▶ **Data section**
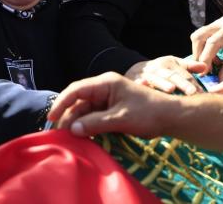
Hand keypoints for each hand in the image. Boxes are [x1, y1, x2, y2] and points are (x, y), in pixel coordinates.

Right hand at [48, 72, 174, 137]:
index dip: (62, 103)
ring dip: (77, 124)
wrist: (170, 117)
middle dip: (67, 117)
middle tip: (58, 134)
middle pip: (78, 102)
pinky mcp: (111, 110)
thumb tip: (73, 129)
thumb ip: (96, 123)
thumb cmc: (148, 113)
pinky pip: (94, 118)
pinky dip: (87, 127)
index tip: (52, 117)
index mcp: (105, 83)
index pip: (76, 90)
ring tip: (68, 139)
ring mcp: (107, 100)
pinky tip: (82, 138)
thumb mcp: (121, 119)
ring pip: (85, 111)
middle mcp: (103, 89)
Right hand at [124, 56, 206, 94]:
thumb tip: (205, 67)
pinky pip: (136, 83)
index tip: (204, 94)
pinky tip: (141, 84)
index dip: (194, 84)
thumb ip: (189, 66)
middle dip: (182, 84)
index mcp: (169, 64)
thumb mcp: (173, 64)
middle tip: (193, 92)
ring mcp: (145, 75)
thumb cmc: (160, 70)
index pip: (184, 75)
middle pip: (172, 76)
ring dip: (162, 83)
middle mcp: (157, 68)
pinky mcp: (133, 81)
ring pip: (155, 79)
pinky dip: (139, 83)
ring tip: (170, 89)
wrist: (135, 71)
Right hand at [190, 11, 222, 78]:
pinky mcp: (217, 26)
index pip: (212, 42)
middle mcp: (222, 22)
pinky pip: (205, 37)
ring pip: (199, 36)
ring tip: (211, 66)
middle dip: (198, 54)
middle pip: (199, 36)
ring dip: (201, 52)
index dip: (205, 59)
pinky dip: (206, 49)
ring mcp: (218, 23)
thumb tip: (219, 80)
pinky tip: (216, 59)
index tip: (203, 73)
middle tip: (202, 70)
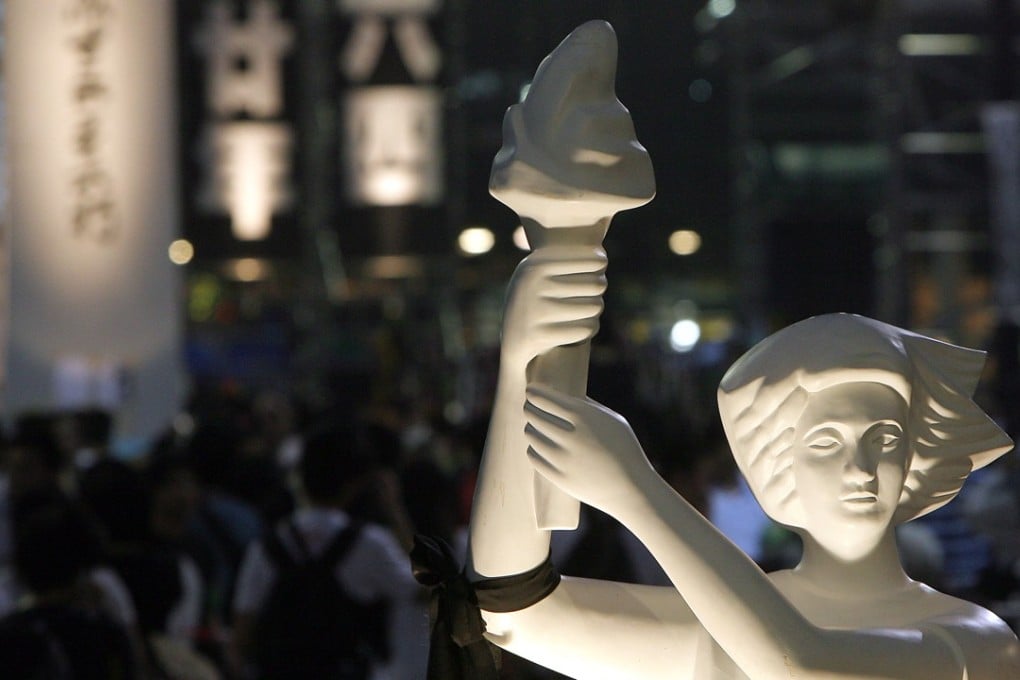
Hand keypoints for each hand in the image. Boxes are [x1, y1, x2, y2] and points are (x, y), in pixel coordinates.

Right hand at [500, 245, 606, 369]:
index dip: (599, 265)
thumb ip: (567, 260)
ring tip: (588, 313)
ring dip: (595, 313)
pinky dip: (589, 330)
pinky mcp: (539, 335)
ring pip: (594, 307)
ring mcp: (534, 310)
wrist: (509, 341)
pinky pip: (586, 329)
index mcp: (535, 263)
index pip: (593, 260)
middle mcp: (532, 283)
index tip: (598, 270)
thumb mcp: (541, 274)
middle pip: (596, 285)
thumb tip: (601, 256)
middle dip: (597, 293)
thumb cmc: (535, 300)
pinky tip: (583, 329)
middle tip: (592, 296)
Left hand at [523, 383, 655, 512]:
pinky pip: (533, 455)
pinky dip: (534, 448)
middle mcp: (570, 436)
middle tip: (530, 407)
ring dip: (531, 427)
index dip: (534, 392)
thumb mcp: (612, 419)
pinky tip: (538, 445)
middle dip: (530, 408)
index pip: (545, 399)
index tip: (531, 390)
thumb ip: (587, 405)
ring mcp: (563, 459)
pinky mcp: (558, 477)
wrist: (630, 489)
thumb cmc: (624, 449)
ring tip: (534, 426)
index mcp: (584, 416)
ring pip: (531, 434)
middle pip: (534, 415)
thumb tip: (562, 394)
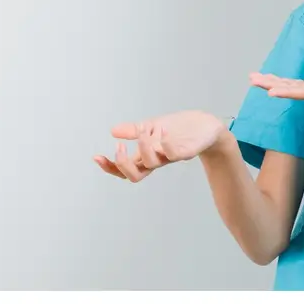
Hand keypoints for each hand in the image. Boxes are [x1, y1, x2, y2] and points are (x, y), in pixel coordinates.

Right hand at [93, 110, 227, 182]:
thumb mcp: (153, 127)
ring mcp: (171, 156)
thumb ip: (134, 130)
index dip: (110, 167)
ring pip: (152, 163)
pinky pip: (175, 154)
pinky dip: (166, 147)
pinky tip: (162, 136)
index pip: (125, 169)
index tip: (97, 156)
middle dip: (123, 164)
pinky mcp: (186, 150)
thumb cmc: (179, 129)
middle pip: (135, 176)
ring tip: (145, 133)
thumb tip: (113, 131)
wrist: (206, 126)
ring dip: (143, 148)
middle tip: (120, 148)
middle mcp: (157, 160)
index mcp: (147, 156)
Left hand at [249, 67, 303, 108]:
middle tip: (251, 79)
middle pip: (288, 88)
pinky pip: (296, 84)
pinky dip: (283, 81)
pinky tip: (274, 80)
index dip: (285, 91)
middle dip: (269, 84)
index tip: (269, 92)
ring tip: (254, 78)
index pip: (299, 92)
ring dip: (272, 82)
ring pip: (289, 86)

▶ **Work item**
Each line from the one that contains "pinky mcp: (558, 477)" through the end of the records should be restated exactly; include both end lines and leave any pictures out.

▶ **Task output**
pinky mcp: (558, 477)
wrist: (630, 489)
thumb cmc: (624, 449)
ring tip: (534, 426)
index mcp: (584, 416)
ring pip: (531, 434)
middle pip: (534, 415)
thumb tip: (562, 394)
Hand keypoints for each hand in the image. Boxes are [x1, y1, x2, y2] and points are (x, y), in pixel coordinates.

Right hand at [93, 110, 227, 182]:
thumb mcp: (153, 127)
ring mcp: (171, 156)
thumb ip: (134, 130)
index dip: (110, 167)
ring pip: (152, 163)
pinky pip: (175, 154)
pinky dip: (166, 147)
pinky tip: (162, 136)
index pip: (125, 169)
index tip: (97, 156)
middle dip: (123, 164)
pinky mcp: (186, 150)
thumb cmc: (179, 129)
middle pip: (135, 176)
ring tip: (145, 133)
thumb tip: (113, 131)
wrist: (206, 126)
ring dip: (143, 148)
middle tip: (120, 148)
middle mcp: (157, 160)
index mcp: (147, 156)
Left hand at [249, 67, 303, 108]:
middle tip: (251, 79)
middle pip: (288, 88)
pinky pip: (296, 84)
pinky dip: (283, 81)
pinky tip: (274, 80)
index dip: (285, 91)
middle dip: (269, 84)
index tip: (269, 92)
ring tip: (254, 78)
index pip: (299, 92)
ring dip: (272, 82)
ring pip: (289, 86)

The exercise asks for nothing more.